On February 24, 2026, the Supreme Court's Second Petty Bench dismissed that appeal, finalising the retrial order. It was, by multiple accounts, the first time in recent Japanese legal history that a posthumous retrial has been confirmed for a defendant who died serving a life sentence or a heavier penalty — a marker of just how exceptional this case is even within Japan's own, generally very cautious, retrial system.
What's actually left to fight about
With prosecutors now declining to argue for guilt at all, an acquittal at the retrial itself looks close to certain — it would simply arrive roughly 15 years after Sakahara's death and 42 years after the crime.

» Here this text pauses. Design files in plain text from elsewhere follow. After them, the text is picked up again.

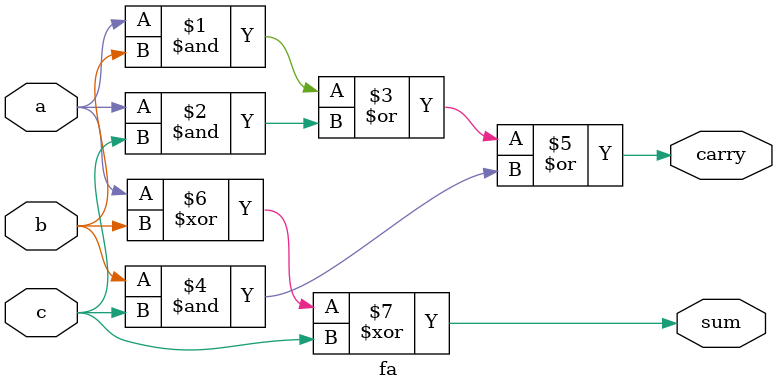
<source format=v>
module fa
	(
		input wire a, b, c,
		output wire sum, carry
	);
	
	assign carry = (a & b) | (a & c) | (b & c);
	assign sum = a ^ b ^c;

endmodule

</source>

What's genuinely still contested is the evidence fight: whether prosecutors will hand over the fingernail and skin samples, the alibi witness statements, and the investigators' notes that the defence says could finally identify who really committed the murder.
None of it can change the outcome for Sakahara. It could, in principle, do what the original 1980s investigation arguably never did — point toward an actual suspect, while the trail is still not completely cold.
Why it should matter beyond Japan
The Hino Town case is worth attention well outside Japan, not as a story of a single injustice but as one of the more detailed judicial records anywhere of exactly how a confession-and-circumstantial-evidence conviction can be built, hold for decades, and then come apart once someone finally tests it properly.
The most exportable lesson is the "unconscious guidance" finding around the safe-site reenactment: a suspect's apparent "special knowledge" of a crime scene, produced under police supervision, is not reliable proof of guilt unless the process guarding against inadvertent coaching is genuinely airtight — a caution directly relevant to any justice system, including several in this region, that still relies on confessions and suspect-guided crime-scene walkthroughs as courtroom evidence.
It's also a sober data point on timeline: even once courts start finding serious problems with a case, correcting it can still take decades — long enough, here, that the person it happened to never lived to see the outcome.